▶ Page extract
*** Block opens ***
Design/methodology/approach – The paper is based on an analysis of a series of case-studies of restructuring in the European steel industry, incorporating interviews, observation and documentary analysis.
Findings – The paper argues that trade unions often fail to address the significance of workplace learning for members, because they address workplace learning as a service. This approach fails to exploit opportunities and possibilities to extend workplace-learning provisions, and thereby meet the wider learning and employability enhancing needs of members. The outcome is that trade union involvement in skill formation and workplace learning is marginal, and contributes to the perpetuation of traditional sector practices and regressive learning provisions.
Research limitations/implications – The paper focuses on a discussion of trade union involvement in workplace learning in the European steel industry. The implications for workplace learning practices more generally, are limited to industries where trade unions (and companies/industry) organise in relation to training and learning agendas in similar ways – and in relation to industries undergoing similar process of restructuring and “modernisation”.
Practical implications – The paper provides a critique of trade union service approaches to learning agendas and highlights for policy-makers gaps in current learning provisions within industry.
Originality/value – This paper makes an original contribution to debates concerned with trade union involvement and participation in workplace learning. It focuses on workplace inequities in training provision, and the implications for the future of unions and the employability prospects of workforces within the European steel industry.
Article Type:
Research paper
Keyword(s):
Organizational restructuring; Skills training; Trade Unions; Workplace learning; Europe.
Journal:
Journal of Workplace Learning
Volume:
20
Number:
1
Year:
2008
pp:
6-20
Copyright ©
Emerald Group Publishing Limited
ISSN:
1366-5626
Introduction
The workplace is becoming increasingly important as a site for workers to acquire skills and qualifications, and enhance employability. However, for some, access to learning opportunities in the workplace is uneven, whilst for others the opportunity to strengthen the ability to find and/or sustain employment through workplace learning is simply not available. Trade unions have long been concerned with education and learning, particularly with regard to membership education and the education of members as employees. However, whilst the latter has been the focus of union activity and union approaches to representation throughout their history (Bridgeford and Stirling, 2002), it would seem that workplace learning is often viewed by unions as an additional objective rather than as core to members' interests and concerns (see Harris, 2000; Dundon and Eva, 1998).
Taking the European steel industry as its context and data from a programme of steel sector research, this paper argues that trade unions operate on the periphery of workplace learning decisions, with the result that workplace learning takes a predominantly regressive form – i.e. workplace learning aimed principally at meeting narrowly focused and immediate workplace related needs (Stroud and Fairbrother, 2006). The outcome is a weakened bargaining position for trade unions, and poorly developed employability profiles for workers. Our argument is that the organisational and structural features of a sector can have a profound influence on the way workplace learning is organised (Stroud and Fairbrother, 2006). Thus, whilst trade unions might have a strong and on-going presence more generally, as they do in the European steel industry, rigid and historically entrenched approaches to negotiating learning agendas can mean that broader questions of “skills enhancement” and “employability”, as part of workplace learning agendas, are not adequately addressed.
*** Block closes ***
▶ Available data
*** Block opens ***
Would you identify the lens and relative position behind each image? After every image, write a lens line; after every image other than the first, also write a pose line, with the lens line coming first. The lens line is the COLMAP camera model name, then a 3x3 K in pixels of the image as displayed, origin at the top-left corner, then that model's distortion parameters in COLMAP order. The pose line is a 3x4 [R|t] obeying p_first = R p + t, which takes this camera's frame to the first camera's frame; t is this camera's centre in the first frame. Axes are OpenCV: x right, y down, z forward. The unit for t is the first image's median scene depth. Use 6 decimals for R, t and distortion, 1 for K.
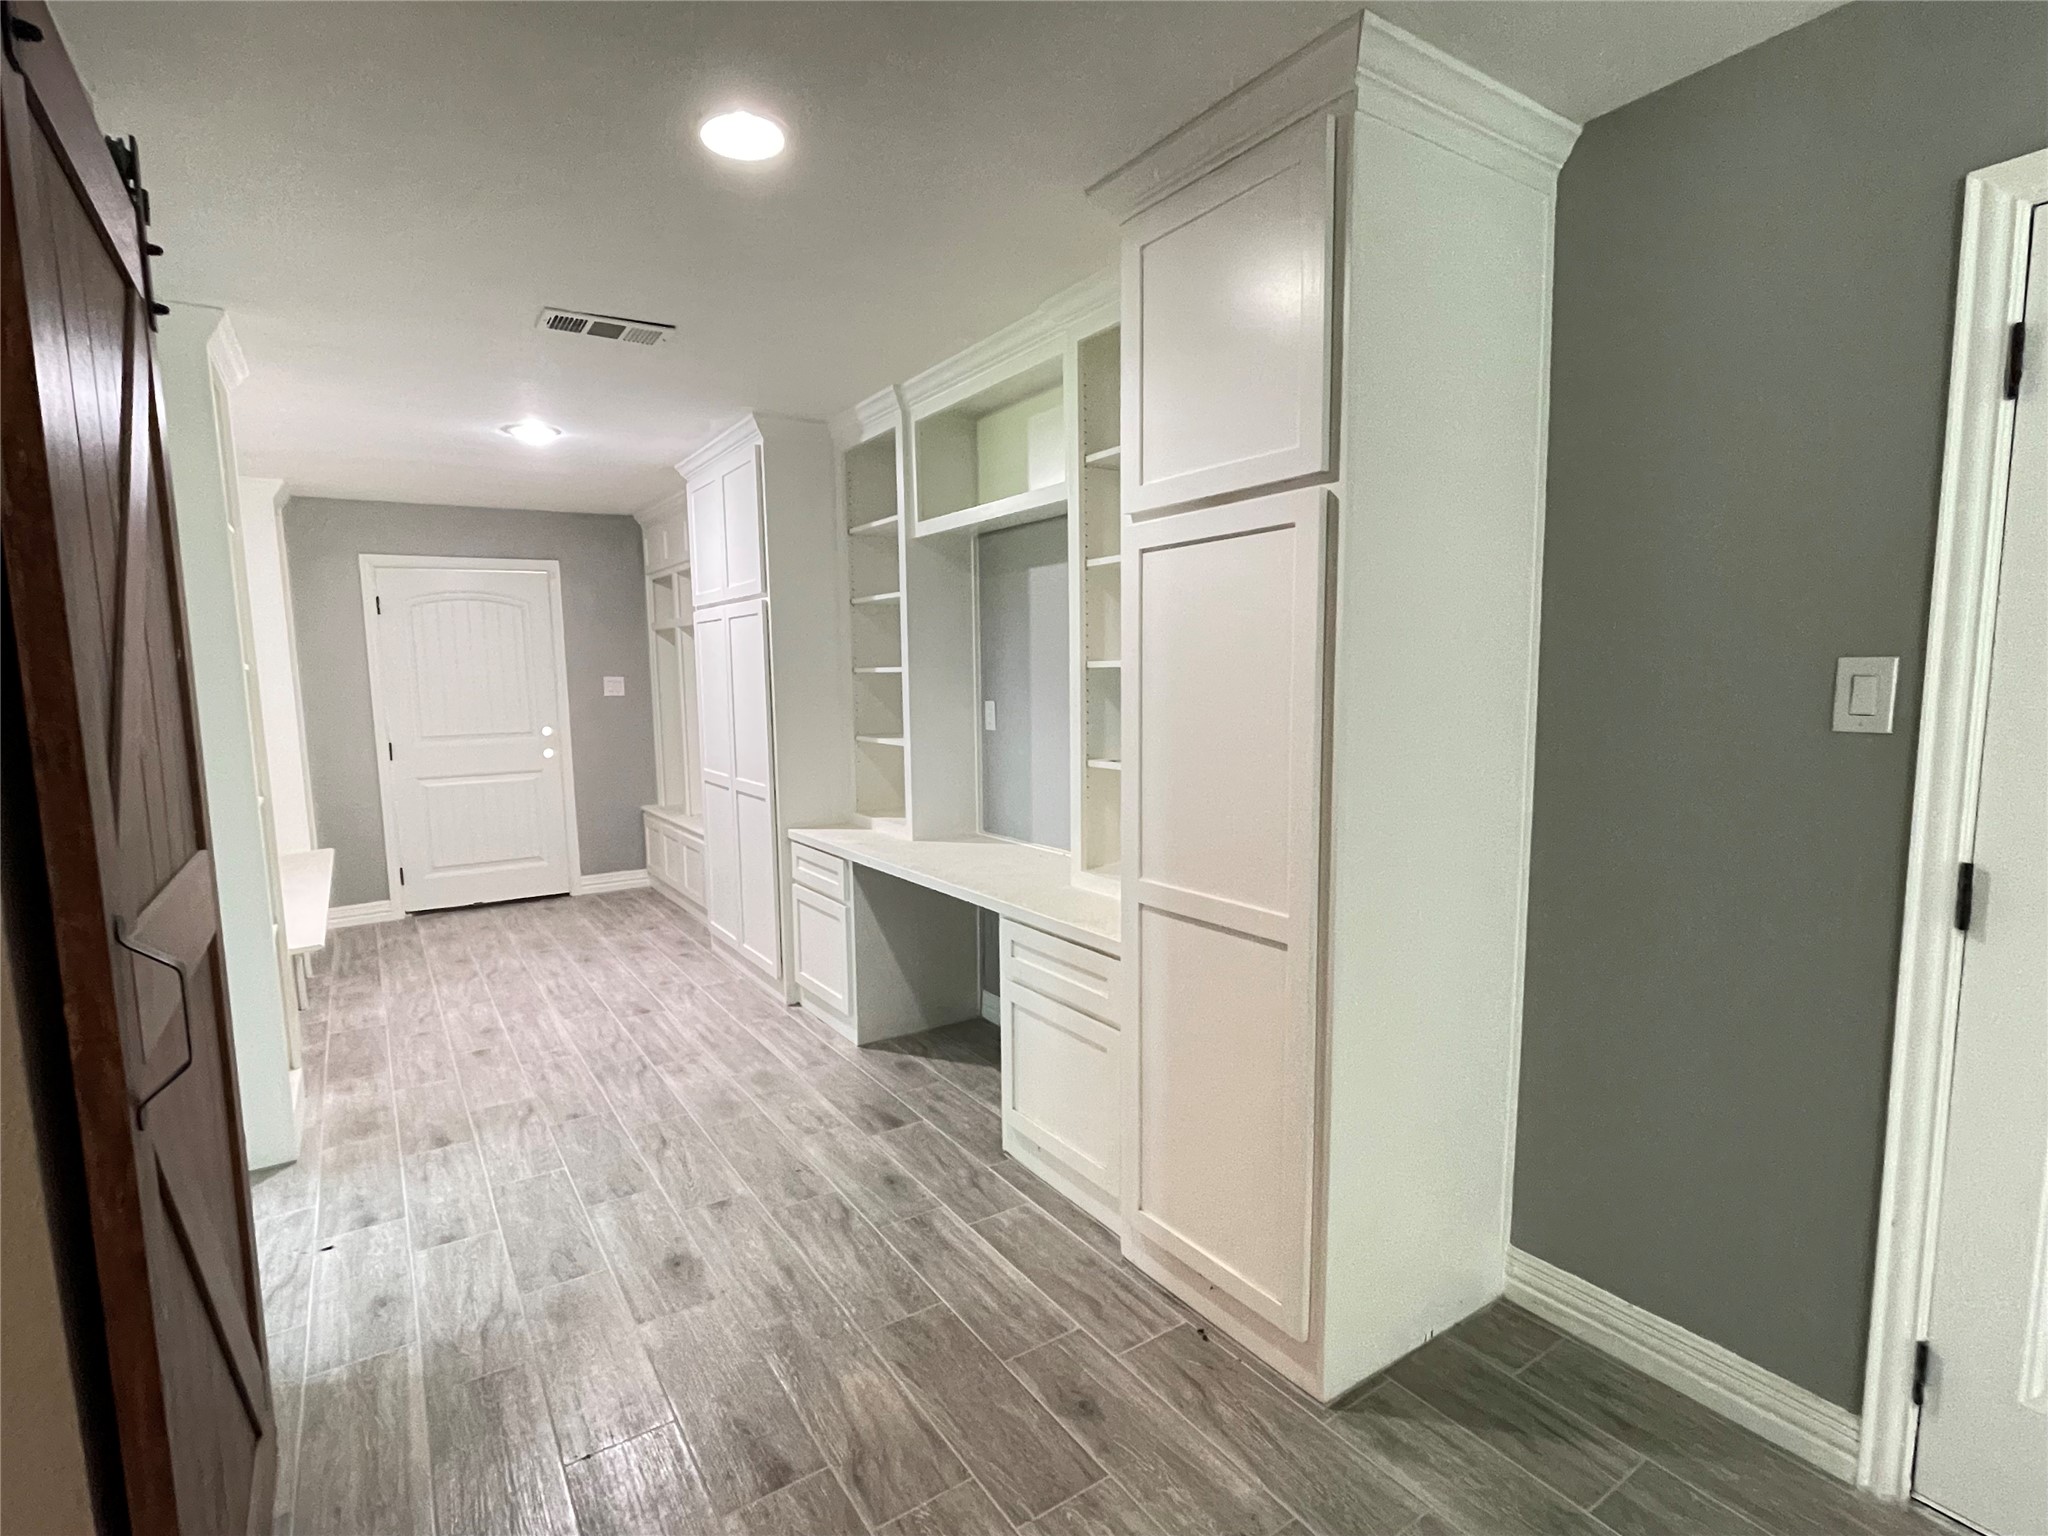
*** Block closes ***
▶ Exercise aim
Please carry on the article about trade unions and workplace learning in the European steel industry, picking up after its last sentence. The lines play no part in this.

▶ Response for this exercise
As far as the European steel industry is concerned, the argument is that trade unions organise primarily as service organisations, which means that leaders define the concerns of members in restricted and narrowly work related ways. Often the focus is on terms of pay and conditions (including job security), and not more ill-defined questions relating to job development and alternatives (Bronfenbrenner et al., 1998; see also Forrester, 2005). Thus, union leaderships often are not in a position to articulate the interests of members who clearly worry about the future, but who struggle to define their learning needs precisely and in a focused way. To make this argument, we first provide a brief overview of debates concerned with trade unions and workplace learning. Second, we outline the research programme from which our data is collected. Third, we present an account of workplace learning in the European steel industry. Fourth, we show how steel industry unions become involved in shaping workplace learning as service organisations. Fifth, the conditions for a positive union engagement with workplace learning are considered, before concluding.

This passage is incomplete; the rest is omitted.